Анищенко. Между двумя датами

Часть 2

Максима чувства

 

 

Часть 1 см. в № 32 (524), 11 ноября 2020 года

 

* * *

 

Последние недели прирос к стихотворению Анищенко «Пускай!»

 

Забудь слова, приметы, лица

И, счёты с миром не сводя,

Попробуй взять и раствориться

В холодных капельках дождя.

 

Попробуй тихо, неумело

Войти в деревья и ветра.

Пусть без тебя побудет тело

На мокрой лавке до утра.

 

Пускай тебе легко летится

Над беспризорною судьбой,

Пускай сверчки, цветы и птицы

Легко становятся тобой.

 

Лети божественным созданьем,

Позёмкой лунною пыля,

Когда одним твоим дыханьем

Согреты небо и земля.

 

И пусть, как ниточка, порвётся

Нездешней жизни волшебство…

Но в тело грешное вернётся

Не то, что вышло из него.

 

Отныне в нём легко и строго

Огонь божественный горит.

Плывёт туман. Пылит дорога.

Звезда с звездою говорит.

 

Как-то не сразу почувствовал перекличку с натурфилософией Заболоцкого, пушкинскими «Пророком» и «Поэтом»… Лермонтов в перифразе последних двух стихов, конечно же, очевиден. Правда, трансформированный пейзаж «Выхожу один я на дорогу» становится, скорее всего, частью духовного состояния литературного героя Анищенко. И туман, и дорога, и звёзды, пропущенные через метаморфозы стихотворения, отчасти даже пантеизм его, читаются и чувствуются нами уже метафорически, далековато отошедшими от контекста лермонтовского шедевра. Они вбирают не начальный пейзаж «Выхожу…», а обращены к сладкому томлению вечной жизни его концовки. И всё-таки другое эхо… «Звезда с звездою говорит» – не взгляд в небо, а внутридуховное говорение светил. Нечто другое, чем просто звёзды. Скорее – внутренняя гармония от зажжённого в душе «божественного глагола», а плывущий туман и дорога – обозначение Пути, появившегося явственно после натурфилософского растворения лирического героя в Природе, Космосе, после обретения им силы «божественного созданья», которому возможно согреть сами землю и небо… Это Космос, вплывший в тебя.

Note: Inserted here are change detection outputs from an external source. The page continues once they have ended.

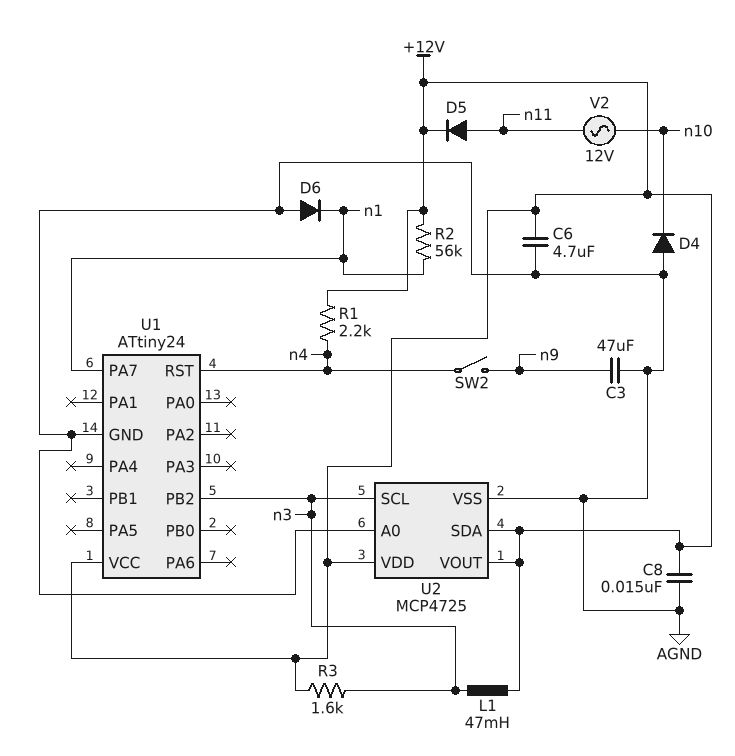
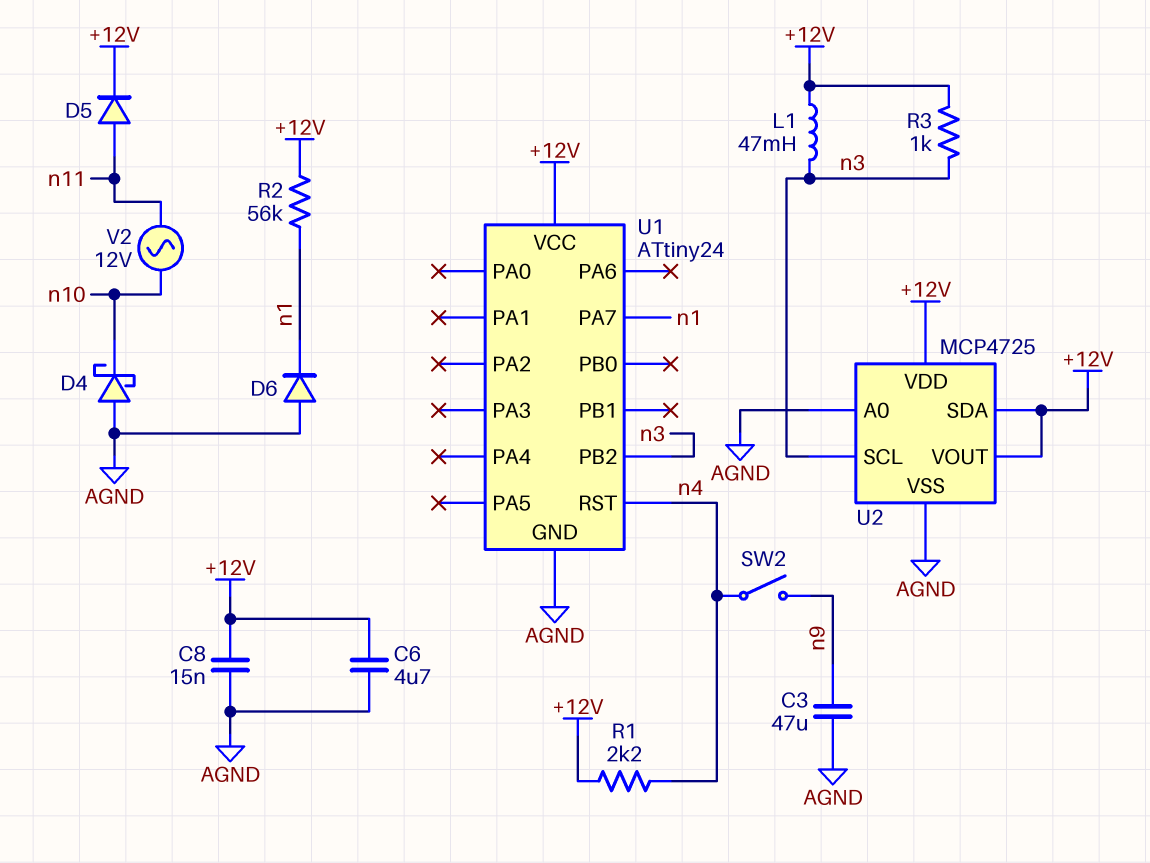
D4: diode (A AGND, K n10) -> schottky (A AGND, K n10)
R3: 1.6k (+12V, n3) -> 1k (+12V, n3)

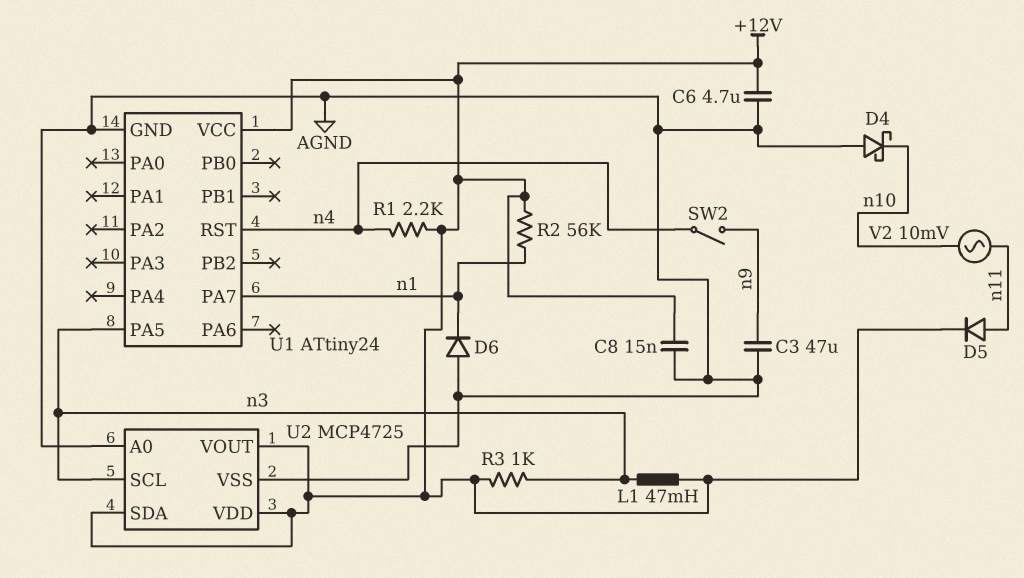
U1 pin PA5: none -> n3
U1 pin PB2: n3 -> none
V2: AC 12V (n10, n11) -> AC 10mV (n10, n11)

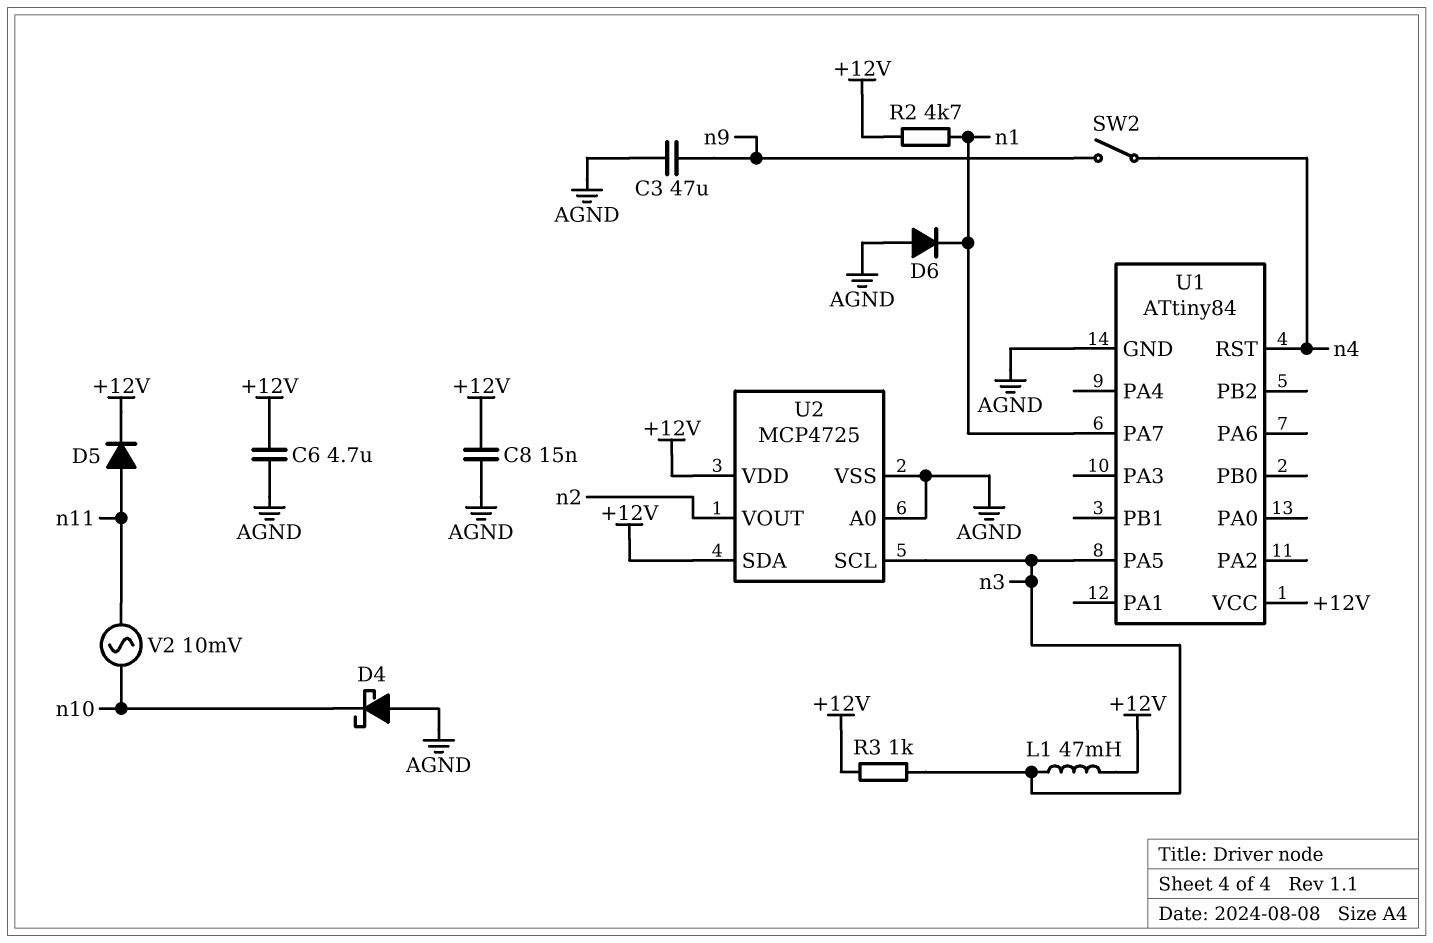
R1: 2.2k (+12V, n4) -> none
R2: 56k (+12V, n1) -> 4.7k (+12V, n1)
U1: ATtiny24 -> ATtiny84
U2 pin VOUT: +12V -> n2

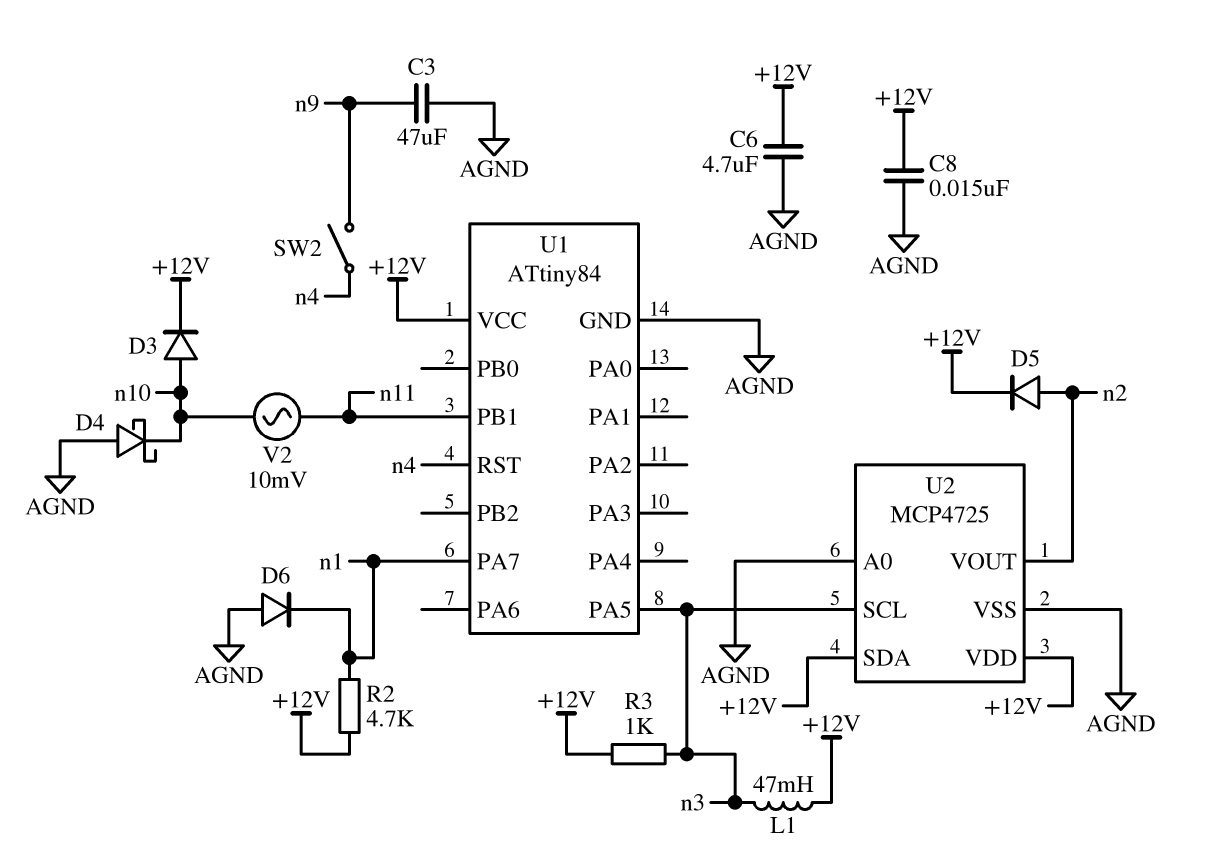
D3: none -> diode (A n10, K +12V)
D5: diode (A n11, K +12V) -> diode (A n2, K +12V)
U1 pin PB1: none -> n11

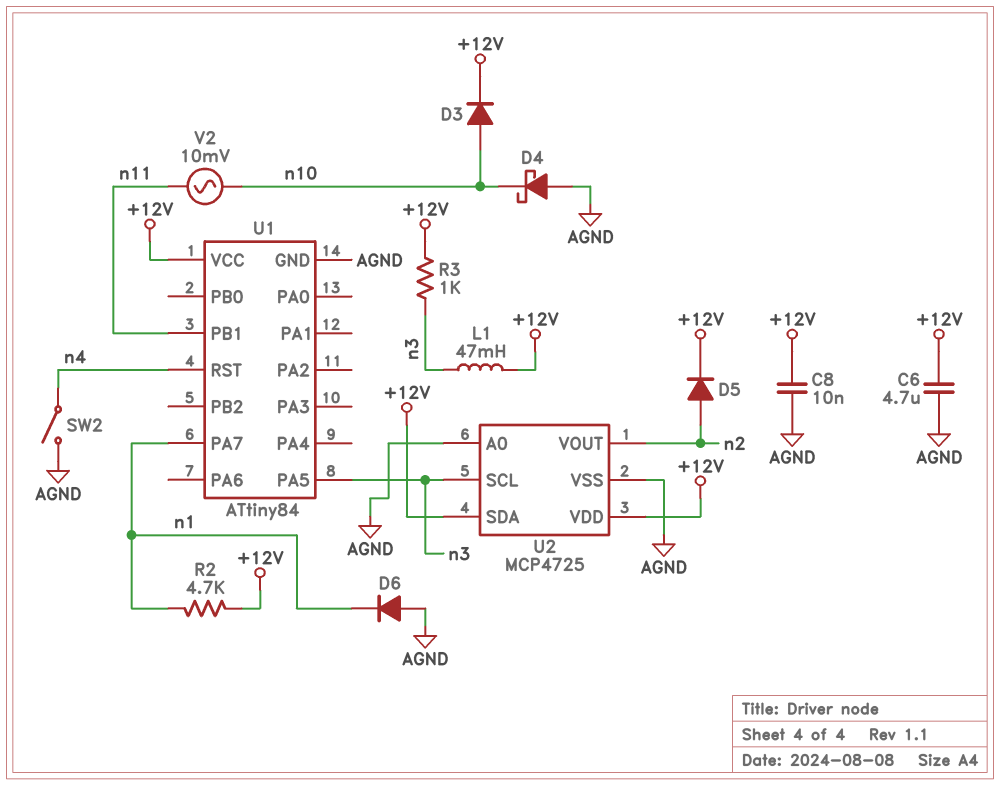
C3: 47uF (AGND, n9) -> none
C8: 15nF (+12V, AGND) -> 10nF (+12V, AGND)
SW2: switch (n4, n9) -> switch (AGND, n4)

Стихотворение «Пускай!» поэтому читается и как продолжение разговора с Пушкиным, его «Пророком», его «Поэтом». Спора нет – есть другой подход. Нет боли преображения, нет «смятенья». Преображение совершается как полёт во сне. Есть императивность призыва: «попробуй», «пускай», «забудь», «лети», «пусть», а значит его некоторая условность. Преображение мыслится в большей степени как желаемое. Шедевр Михаила Анищенко скорее магнитится к концовке «Когда волнуется желтеющая нива» Лермонтова с его «и в небесах я вижу Бога».

И всё равно, и всё равно «Пускай!» Анищенко воспринимается как самобытное, свежее стихотворение с его незаимствованным взглядом на творческое Преображение, преображение томимого «духовной жаждой» в творца, возгорание в нём «божественного огня», неповторимое в решении соотношении телесного и духовного. Внешнего и внутреннего, природного и человеческого…

И конечно, отдаётся в недрах стихотворения Михаила «Завещание» и «Метаморфозы» Николая Заболоцкого.

У Н. Скатова в его книге, посвящённой Алексею Кольцову, прочитал: «Жуковский, конечно, мог предъявить права авторства на одну из самых изумительных формул русской поэзии, которую мы знаем как пушкинскую, – «гений чистой красоты»: ведь, создав её, он дважды до Пушкина, в стихах «Лалла рук» и «Я Музу юную, бывало…», ею воспользовался.

Знаменитое пушкинское обращение «Что в имени тебе моём?» принадлежит элегику Салареву.

Вступление к «Обвалу»:

 

Дробясь о мрачные скалы,

Шумят и пенятся валы, –

 

есть перифраза стихов В Филимонова «К Леоконое». Без опоры на всю толщу русской поэзии Пушкин, конечно, не был бы Пушкиным, создателем русской национальной поэзии. Его поэзия гениальна и потому, что она как бы плод мощного, всенационального коллективного усилия.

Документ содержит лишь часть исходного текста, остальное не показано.